AmerisourceBergen Prices $500 Million Senior Notes Due 2015 and $400 Million Senior Notes Due 2012
VALLEY FORGE, Pa., Sep 08, 2005 (BUSINESS WIRE) -- AmerisourceBergen Corporation (NYSE:ABC) today announced that it has agreed to sell $500 million of Senior Notes due 2015 and $400 million of Senior Notes due 2012. The Senior Notes due 2015 will have an annual interest rate of 5.94 percent and the Senior Notes due 2012 will have an annual interest rate of 5.71 percent. The interest on both Notes will be payable semi-annually.
The Notes will be issued in a private placement and are expected to be resold by the initial purchasers to qualified institutional buyers under Rule 144A and Regulation S of the Securities Act of 1933, as amended. The gross proceeds of these two transactions will be used to finance the cash tender offer launched August 25, 2005 for AmerisourceBergen's $500 million 8.125 percent senior notes due 2008 and its $300 million 7.25 percent senior notes due 2012; repay at maturity or, at AmerisourceBergen's discretion, redeem any notes not tendered; and pay related discounts, fees and expenses of these transactions. Any remaining proceeds from the financing transactions are intended to be used for general corporate purposes. AmerisourceBergen expects to complete the sale of the new Senior Notes next week.
This announcement is neither an offer to sell nor a solicitation of an offer to buy the securities described herein. AmerisourceBergen is offering the notes in reliance upon exemptions from registration under the Securities Act of 1933, as amended, for offers and sales of securities that do not involve a public offering. The securities to be offered have not been and will not be registered under the Securities Act of 1933, as amended, or any state securities laws and may not be offered or sold in the United States absent registration or a applicable exemption from registration requirements.

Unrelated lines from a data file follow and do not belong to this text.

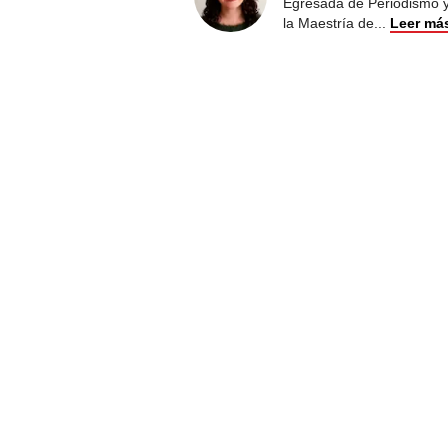
Egresada de Periodismo y 
la Maestría de
...
Leer má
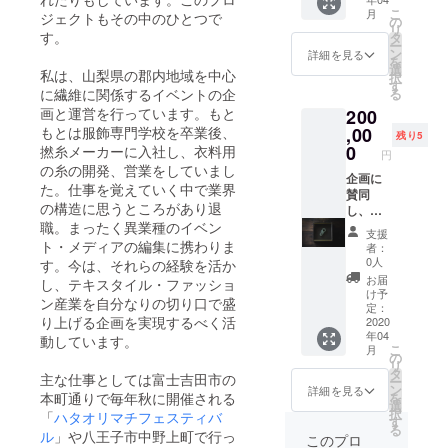
くれた
ンで
紙をい
たアー
こ
月
ジェクトもその中のひとつで
カリグ
す。ご
ただけ
の
ト作品
リ
ラ
支援い
ました
す。
タ
を制作
ー
ファー
ただい
らお預
ン
し、お
詳細を見る
を
・
た企業
かり
選
届けし
私は、山梨県の郡内地域を中心
択
sarasa
様の社
し、責
す
ます。
る
に繊維に関係するイベントの企
に直筆
名を展
任を
どんな
画と運営を行っています。もと
200
でお願
示会場
持って
パーツ
いし、
で掲示
,00
もとは服飾専門学校を卒業後、
お届け
が届く
残り5
お送り
させて
させて
0
のか
撚糸メーカーに入社し、衣料用
円
しま
いただ
いただ
は、ど
の糸の開発、営業をしていまし
す。用
きま
企画に
きま
うぞお
た。仕事を覚えていく中で業界
元さん
す。ま
賛同
す。お
楽しみ
の構造に思うところがあり退
へ宛て
た織り
し、協
手紙は
に！
たお手
機の壊
賛をお
職。まったく異業種のイベン
郵送で
支援
紙をい
れた
申し出
のお届
ト・メディアの編集に携わりま
者：
ただけ
パーツ
くださ
けでも
0人
す。今は、それらの経験を活か
ました
を久米
る企業
承りま
お届
し、テキスタイル・ファッショ
らお預
岬が制
様へ向
す。 郵
け予
ン産業を自分なりの切り口で盛
かり
作した
けての
送の場
定：
り上げる企画を実現するべく活
し、責
額に入
リター
2020
合の送
年04
任を
れた
ンで
り先：
動しています。
こ
月
持って
アート
す。ご
〒403-
の
リ
お届け
作品
支援い
0009
タ
主な仕事としては富士吉田市の
ー
させて
「織り
ただい
山梨県
ン
詳細を見る
を
本町通りで毎年秋に開催される
いただ
機へ感
た企業
富士吉
選
択
「
ハタオリマチフェスティバ
きま
謝を」
様の社
田市富
す
る
す。お
の小サ
名を展
ル
」や八王子市中野上町で行っ
士見1-
このプロ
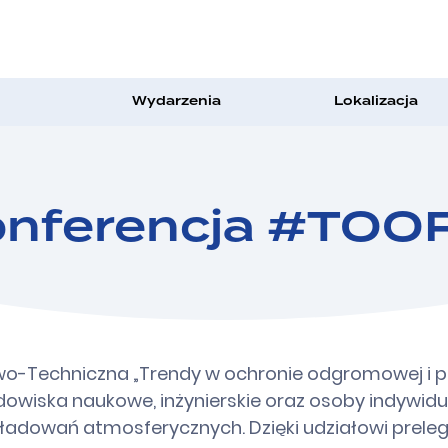
Wydarzenia
Lokalizacja
nferencja #TOO
wo-Techniczna „Trendy w ochronie odgromowej i 
odowiska naukowe, inżynierskie oraz osoby indywidu
ładowań atmosferycznych. Dzięki udziałowi prele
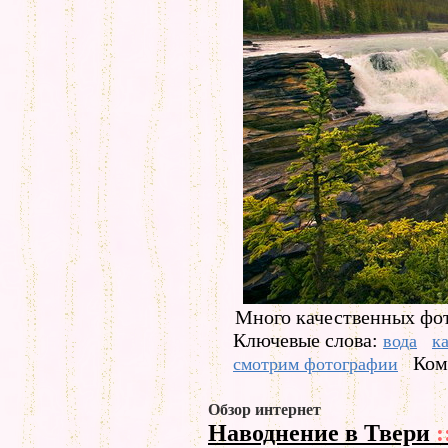
Много качественных фот
Ключевые слова:
вода
к
Ком
смотрим фотографии
Обзор интернет
Наводнение в Твери
:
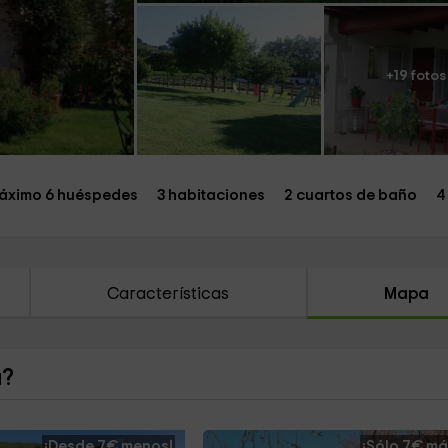
+19 fotos
áximo 6 huéspedes
3 habitaciones
2 cuartos de baño
4
Características
Mapa
a?
¡Desde 7€ menos!
¡Sólo 7€ má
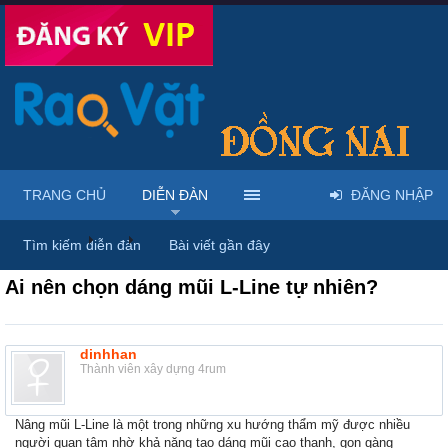
TRANG CHỦ
DIỄN ĐÀN
ĐĂNG NHẬP
Diễn đàn
...
Mỹ phẩm & spa làm đẹp tại Đồng Nai
Tìm kiếm diễn đàn
Bài viết gần đây
Ai nên chọn dáng mũi L-Line tự nhiên?
dinhhan
Thành viên xây dựng 4rum
Nâng mũi L-Line là một trong những xu hướng thẩm mỹ được nhiều
người quan tâm nhờ khả năng tạo dáng mũi cao thanh, gọn gàng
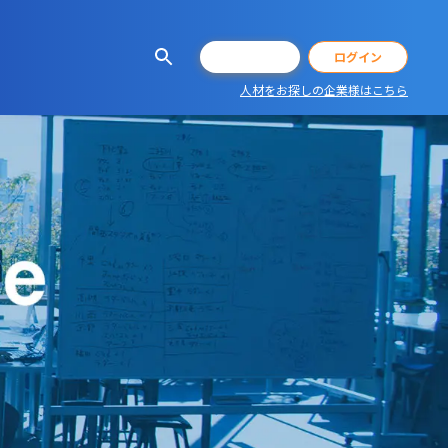
会員登録
ログイン
人材をお探しの企業様はこちら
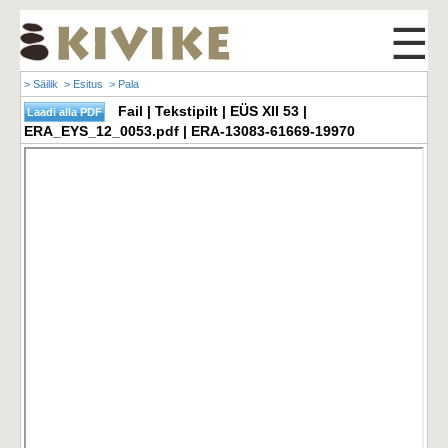
☰
> Säilik
> Esitus
> Pala
Fail | Tekstipilt | EÜS XII 53 |
ERA_EYS_12_0053.pdf | ERA-13083-61669-19970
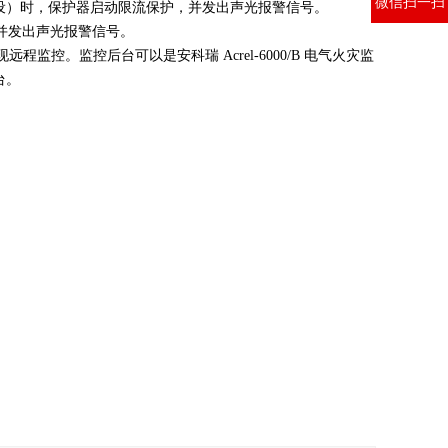
微信扫一扫
可设）时，保护器启动限流保护，并发出声光报警信号。
并发出声光报警信号。
程监控。监控后台可以是安科瑞 Acrel-6000/B 电气火灾监
台。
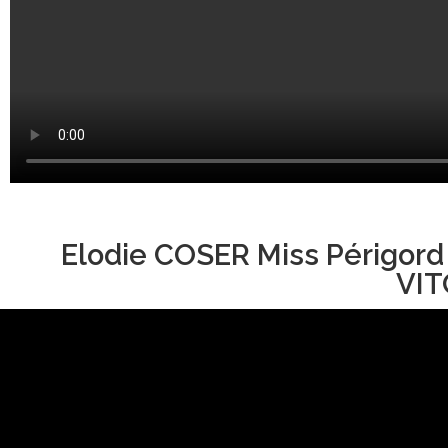
Elodie COSER Miss Périgord
VIT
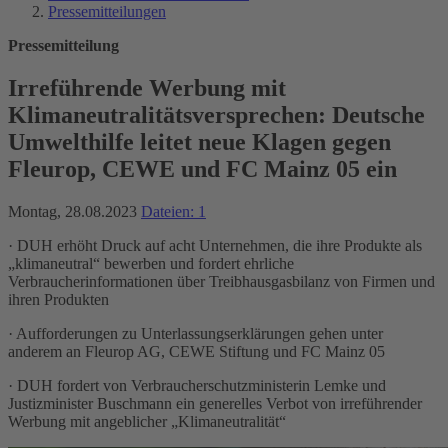
Pressemitteilungen
Pressemitteilung
Irreführende Werbung mit
Klimaneutralitätsversprechen: Deutsche
Umwelthilfe leitet neue Klagen gegen
Fleurop, CEWE und FC Mainz 05 ein
Montag, 28.08.2023
Dateien: 1
· DUH erhöht Druck auf acht Unternehmen, die ihre Produkte als
„klimaneutral“ bewerben und fordert ehrliche
Verbraucherinformationen über Treibhausgasbilanz von Firmen und
ihren Produkten
· Aufforderungen zu Unterlassungserklärungen gehen unter
anderem an Fleurop AG, CEWE Stiftung und FC Mainz 05
· DUH fordert von Verbraucherschutzministerin Lemke und
Justizminister Buschmann ein generelles Verbot von irreführender
Werbung mit angeblicher „Klimaneutralität“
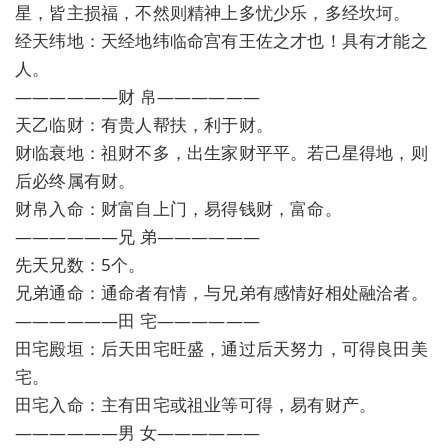
星，皆主损福，不然则精神上多忧少乐，多经坎坷。
经天纬地：天经地纬临命宫有王佐之才也！具有才能之
人。
——————财 帛——————
天乙临财：有贵人帮扶，利于财。
财临衰地：祖财不多，出生家财平平。若己星得地，则
后必终属有财。
财帛入命：财富自上门，易得钱财，富命。
——————兄 弟——————
先天兄数：5个。
兄弟通命：通命者有情，与兄弟有感情好相处融洽者。
——————田 宅——————
田宅殿垣：后天田宅旺盛，通过后天努力，可得良田美
宅。
田宅入命：主有田宅或祖业等可得，易有财产。
——————男 女——————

AmerisourceBergen (NYSE:ABC) is one of the largest pharmaceutical services companies in the United States. Servicing both pharmaceutical manufacturers and healthcare providers in the pharmaceutical supply channel, the Company provides drug distribution and related services designed to reduce costs and improve patient outcomes. AmerisourceBergen's service solutions range from pharmacy automation, bedside medication safety systems, and pharmaceutical packaging to pharmacy services for skilled nursing and assisted living facilities, reimbursement and pharmaceutical consulting services, and physician education. With more than $54 billion in revenue, AmerisourceBergen is headquartered in Valley Forge, PA, and employs more than 14,000 people. AmerisourceBergen is ranked #23 on the Fortune 500 list. For more information, go to www.amerisourcebergen.com.
This news release may contain certain "forward-looking statements" within the meaning of Section 27A of the Securities Act of 1933 and Section 21E of the Securities Exchange Act of 1934. These statements are based on management's current expectations and are subject to uncertainty and changes in circumstances. Actual results may vary materially from the expectations contained in the forward-looking statements. Forward-looking statements may include statements addressing AmerisourceBergen's future financial and operating results and the benefits, efficiencies and savings to be derived from the Company's integration plans to consolidate its distribution network.
The following factors, among others, could cause actual results to differ materially from those described in any forward-looking statements: competitive pressures; the loss of one or more key customer or supplier relationships; customer defaults or insolvencies; changes in customer mix; supplier defaults or insolvencies; changes in pharmaceutical manufacturers' pricing and distribution policies or practices; adverse resolution of any contract or other disputes with customers (including departments and agencies of the U.S. Government) or suppliers; regulatory changes; changes in U.S. government policies (including reimbursement; changes arising from the Medicare Modernization Act); market interest rates; operational or control issues arising from AmerisourceBergen's outsourcing of information technology activities; success of the Pharmaceutical Distribution segment's ability to transition its business model to fee-for-service; success of integration, restructuring or systems initiatives; acquisition of businesses that do not perform as we expect or that are difficult for us to integrate or control; and other economic, business, competitive, legal, regulatory and/or operational factors affecting the business of AmerisourceBergen generally.
More detailed information about these and other risk factors is set forth in AmerisourceBergen's filings with the Securities and Exchange Commission, including its Annual Report on Form 10-K for fiscal 2004.
AmerisourceBergen is under no obligation to (and expressly disclaims any such obligation to) update or alter any forward -looking statements whether as a result of new information, future events or otherwise.